ACTIVITY
Once you have read the records, write them out again exactly.

+++ DATA +++

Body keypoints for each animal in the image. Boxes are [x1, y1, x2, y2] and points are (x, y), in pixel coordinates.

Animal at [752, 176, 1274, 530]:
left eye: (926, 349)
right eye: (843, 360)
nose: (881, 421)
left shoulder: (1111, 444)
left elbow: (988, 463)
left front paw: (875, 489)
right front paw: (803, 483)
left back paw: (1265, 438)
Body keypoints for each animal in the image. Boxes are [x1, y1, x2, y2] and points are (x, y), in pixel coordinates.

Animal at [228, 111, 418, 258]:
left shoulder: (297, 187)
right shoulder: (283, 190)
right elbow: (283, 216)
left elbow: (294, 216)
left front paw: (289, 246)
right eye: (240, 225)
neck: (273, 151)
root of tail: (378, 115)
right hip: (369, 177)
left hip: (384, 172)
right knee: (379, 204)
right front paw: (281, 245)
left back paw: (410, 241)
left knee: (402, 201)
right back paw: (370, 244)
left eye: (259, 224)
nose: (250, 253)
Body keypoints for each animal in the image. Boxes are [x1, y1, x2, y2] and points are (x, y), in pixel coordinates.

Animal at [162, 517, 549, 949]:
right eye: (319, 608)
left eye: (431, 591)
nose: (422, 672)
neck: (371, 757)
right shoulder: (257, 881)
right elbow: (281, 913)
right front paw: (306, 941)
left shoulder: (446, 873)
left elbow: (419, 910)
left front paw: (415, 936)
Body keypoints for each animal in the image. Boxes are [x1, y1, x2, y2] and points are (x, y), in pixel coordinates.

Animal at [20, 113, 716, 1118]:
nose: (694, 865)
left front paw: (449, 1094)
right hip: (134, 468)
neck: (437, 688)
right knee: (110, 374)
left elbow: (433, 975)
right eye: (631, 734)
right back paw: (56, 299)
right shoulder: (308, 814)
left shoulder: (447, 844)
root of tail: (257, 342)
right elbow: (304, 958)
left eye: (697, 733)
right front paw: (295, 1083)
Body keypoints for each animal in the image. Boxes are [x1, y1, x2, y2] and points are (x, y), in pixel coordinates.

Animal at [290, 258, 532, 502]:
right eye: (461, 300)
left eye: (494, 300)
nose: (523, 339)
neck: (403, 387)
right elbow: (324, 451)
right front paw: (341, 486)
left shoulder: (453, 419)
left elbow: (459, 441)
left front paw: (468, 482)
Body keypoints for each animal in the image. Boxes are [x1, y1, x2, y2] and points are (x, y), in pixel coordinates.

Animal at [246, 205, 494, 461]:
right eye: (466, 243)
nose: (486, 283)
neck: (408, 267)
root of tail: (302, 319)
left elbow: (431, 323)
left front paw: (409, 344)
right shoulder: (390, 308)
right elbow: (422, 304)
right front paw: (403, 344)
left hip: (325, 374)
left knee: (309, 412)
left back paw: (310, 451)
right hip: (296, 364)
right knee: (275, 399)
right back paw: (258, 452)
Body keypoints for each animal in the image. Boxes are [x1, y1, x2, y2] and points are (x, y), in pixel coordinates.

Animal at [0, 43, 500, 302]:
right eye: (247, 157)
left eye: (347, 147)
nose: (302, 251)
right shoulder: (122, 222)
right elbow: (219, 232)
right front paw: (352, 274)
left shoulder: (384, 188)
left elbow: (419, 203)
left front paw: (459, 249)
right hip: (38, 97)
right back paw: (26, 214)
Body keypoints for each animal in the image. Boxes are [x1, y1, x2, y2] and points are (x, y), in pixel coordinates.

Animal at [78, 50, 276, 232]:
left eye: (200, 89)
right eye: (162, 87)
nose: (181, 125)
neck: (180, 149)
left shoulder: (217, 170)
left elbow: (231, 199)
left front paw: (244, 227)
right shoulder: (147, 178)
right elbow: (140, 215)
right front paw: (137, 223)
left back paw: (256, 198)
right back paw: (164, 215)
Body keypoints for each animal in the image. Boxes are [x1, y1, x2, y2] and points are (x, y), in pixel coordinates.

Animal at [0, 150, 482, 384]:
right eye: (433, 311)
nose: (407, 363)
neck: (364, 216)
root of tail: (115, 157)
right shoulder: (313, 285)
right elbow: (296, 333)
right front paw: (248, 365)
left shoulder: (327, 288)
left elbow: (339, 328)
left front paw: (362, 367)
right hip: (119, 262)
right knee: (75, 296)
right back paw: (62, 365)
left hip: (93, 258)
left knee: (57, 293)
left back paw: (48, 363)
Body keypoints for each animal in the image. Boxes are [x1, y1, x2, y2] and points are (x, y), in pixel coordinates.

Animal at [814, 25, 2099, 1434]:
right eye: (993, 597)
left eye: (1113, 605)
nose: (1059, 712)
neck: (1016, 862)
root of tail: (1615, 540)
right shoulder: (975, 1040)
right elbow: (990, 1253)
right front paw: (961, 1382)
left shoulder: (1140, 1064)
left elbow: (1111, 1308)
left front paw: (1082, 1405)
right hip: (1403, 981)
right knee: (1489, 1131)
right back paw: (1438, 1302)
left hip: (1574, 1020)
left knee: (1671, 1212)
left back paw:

+++

OUTPUT FOR THIS EXERCISE
Body keypoints for each animal in the image. Boxes are [x1, y1, x2, y2] and points are (x, y), in pixel coordinates.

Animal at [752, 176, 1274, 530]:
left eye: (926, 349)
right eye: (843, 360)
nose: (881, 421)
left shoulder: (1111, 444)
left elbow: (988, 463)
left front paw: (875, 489)
right front paw: (803, 483)
left back paw: (1265, 438)
Body keypoints for each animal in the image. Boxes are [x1, y1, x2, y2] and points are (x, y), in pixel coordinates.

Animal at [228, 111, 418, 258]:
left shoulder: (297, 187)
right shoulder: (283, 190)
right elbow: (283, 216)
left elbow: (294, 216)
left front paw: (289, 246)
right eye: (240, 225)
neck: (273, 151)
root of tail: (378, 115)
right hip: (369, 177)
left hip: (384, 172)
right knee: (379, 204)
right front paw: (281, 245)
left back paw: (410, 241)
left knee: (402, 201)
right back paw: (370, 244)
left eye: (259, 224)
nose: (250, 253)
Body keypoints for each animal in the image. Boxes are [x1, y1, x2, y2] and points are (x, y), in pixel coordinates.

Animal at [162, 517, 549, 949]:
right eye: (319, 608)
left eye: (431, 591)
nose: (422, 672)
neck: (371, 757)
right shoulder: (257, 881)
right elbow: (281, 913)
right front paw: (306, 941)
left shoulder: (446, 873)
left elbow: (419, 910)
left front paw: (415, 936)
Body keypoints for each animal in the image. Boxes are [x1, y1, x2, y2] and points are (x, y), in pixel coordinates.

Animal at [20, 113, 716, 1118]:
nose: (694, 865)
left front paw: (449, 1094)
right hip: (134, 468)
neck: (437, 688)
right knee: (110, 374)
left elbow: (433, 975)
right eye: (631, 734)
right back paw: (56, 299)
right shoulder: (308, 814)
left shoulder: (447, 844)
root of tail: (257, 342)
right elbow: (304, 958)
left eye: (697, 733)
right front paw: (295, 1083)
Body keypoints for each animal in the image. Boxes are [x1, y1, x2, y2] and points are (x, y), in pixel coordinates.

Animal at [290, 258, 532, 502]:
right eye: (461, 300)
left eye: (494, 300)
nose: (523, 339)
neck: (403, 387)
right elbow: (324, 451)
right front paw: (341, 486)
left shoulder: (453, 419)
left elbow: (459, 441)
left front paw: (468, 482)
Body keypoints for each animal in the image. Boxes are [x1, y1, x2, y2] and points are (x, y), in pixel coordinates.

Animal at [246, 205, 494, 461]:
right eye: (466, 243)
nose: (486, 283)
neck: (408, 267)
root of tail: (302, 319)
left elbow: (431, 323)
left front paw: (409, 344)
right shoulder: (390, 308)
right elbow: (422, 304)
right front paw: (403, 344)
left hip: (325, 374)
left knee: (309, 412)
left back paw: (310, 451)
right hip: (296, 364)
right knee: (275, 399)
right back paw: (258, 452)
Body keypoints for each animal in the image. Boxes are [x1, y1, x2, y2] and points are (x, y), in pixel coordinates.

Animal at [0, 43, 500, 302]:
right eye: (247, 157)
left eye: (347, 147)
nose: (302, 251)
right shoulder: (122, 222)
right elbow: (219, 232)
right front paw: (352, 274)
left shoulder: (384, 188)
left elbow: (419, 203)
left front paw: (459, 249)
right hip: (38, 97)
right back paw: (26, 214)
Body keypoints for each animal in the image. Boxes are [x1, y1, x2, y2] and points are (x, y), in pixel coordinates.

Animal at [78, 50, 276, 232]:
left eye: (200, 89)
right eye: (162, 87)
nose: (181, 125)
neck: (180, 149)
left shoulder: (217, 170)
left elbow: (231, 199)
left front paw: (244, 227)
right shoulder: (147, 178)
right elbow: (140, 215)
right front paw: (137, 223)
left back paw: (256, 198)
right back paw: (164, 215)
Body keypoints for each animal in the image. Boxes are [x1, y1, x2, y2] and points are (x, y), in pixel coordinates.

Animal at [0, 150, 482, 384]:
right eye: (433, 311)
nose: (407, 363)
neck: (364, 216)
root of tail: (115, 157)
right shoulder: (313, 285)
right elbow: (296, 333)
right front paw: (248, 365)
left shoulder: (327, 288)
left elbow: (339, 328)
left front paw: (362, 367)
right hip: (119, 262)
right knee: (75, 296)
right back paw: (62, 365)
left hip: (93, 258)
left knee: (57, 293)
left back paw: (48, 363)
Body keypoints for each animal in the image. Boxes are [x1, y1, x2, y2] and points are (x, y), in pixel coordinates.

Animal at [814, 25, 2099, 1434]:
right eye: (993, 597)
left eye: (1113, 605)
nose: (1059, 712)
neck: (1016, 862)
root of tail: (1615, 540)
right shoulder: (975, 1040)
right elbow: (990, 1253)
right front paw: (961, 1382)
left shoulder: (1140, 1064)
left elbow: (1111, 1308)
left front paw: (1082, 1405)
right hip: (1403, 981)
right knee: (1489, 1131)
right back paw: (1438, 1302)
left hip: (1574, 1020)
left knee: (1671, 1212)
left back paw:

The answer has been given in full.